MP3 is a digital music format which allows CD tracks to be reduced to around a tenth of their normal size without a significant loss of quality. MP3 gets rid of a lot of the information recorded in a song that our ears are not able to hear and then uses complex algorithms to reduce the file size. This then enables you to get hundreds of songs on to a CD and it also has opened up a new market over the internet - the download market as download times have been significantly reduced.

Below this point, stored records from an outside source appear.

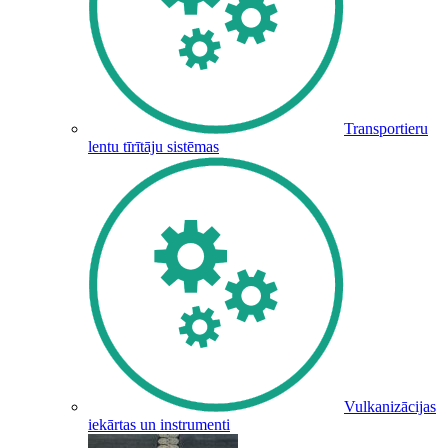
Transportieru
lentu tīrītāju sistēmas
Vulkanizācijas
iekārtas un instrumenti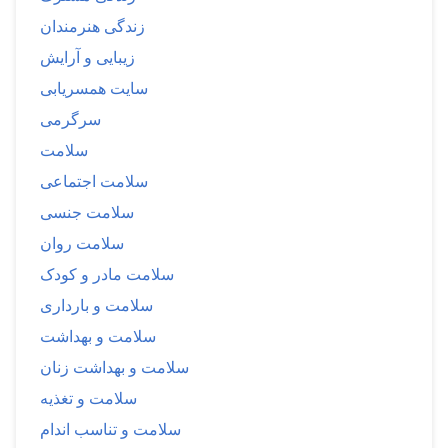
زندگی هنرمندان
زیبایی و آرایش
سایت همسریابی
سرگرمی
سلامت
سلامت اجتماعی
سلامت جنسی
سلامت روان
سلامت مادر و کودک
سلامت و بارداری
سلامت و بهداشت
سلامت و بهداشت زنان
سلامت و تغذیه
سلامت و تناسب اندام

The MP3 format is a lossy format. That means that an MP3 file does not contain 100% of the original audio information. Instead, MP3 files use perceptual coding. In other words, that means it removes the information that your ear doesn't notice thereby making the file smaller. The reason lossy formats are used over raw is that raw audio files are too large to travel over the internet at any great speed. By using lossy formats it enables even dial up users to download mp3 files at a reasonable speed. Raw file formats generally require 176,000 bytes per second compared to a lossy format which requires 17,600. The difference is massive and so are the download times.
The M4R is an iPhone ringtone file that is essentially a renamed AAC (m4a) file. Not all iTunes Music Store songs can be used to create M4R ringtones. In order to create an M4R ring tone from an iTunes song, the song must allow for M4R ringtone creation. An M4R ring tone is automatically transferred to a user's iPhone when the iPhone is synced with the user's computer.
M4R is essentially a renamed AAC (M4A) file - it is similar to MP3 but compresses the digital audio files further. It is part of the MPEG-4 standard and is specified in the ISO/IEC standard 14496-3. It is a lossy algorithm much like AAC and MP3. M4R supports auditory masking - essentially discarding data with minimal loss of quality.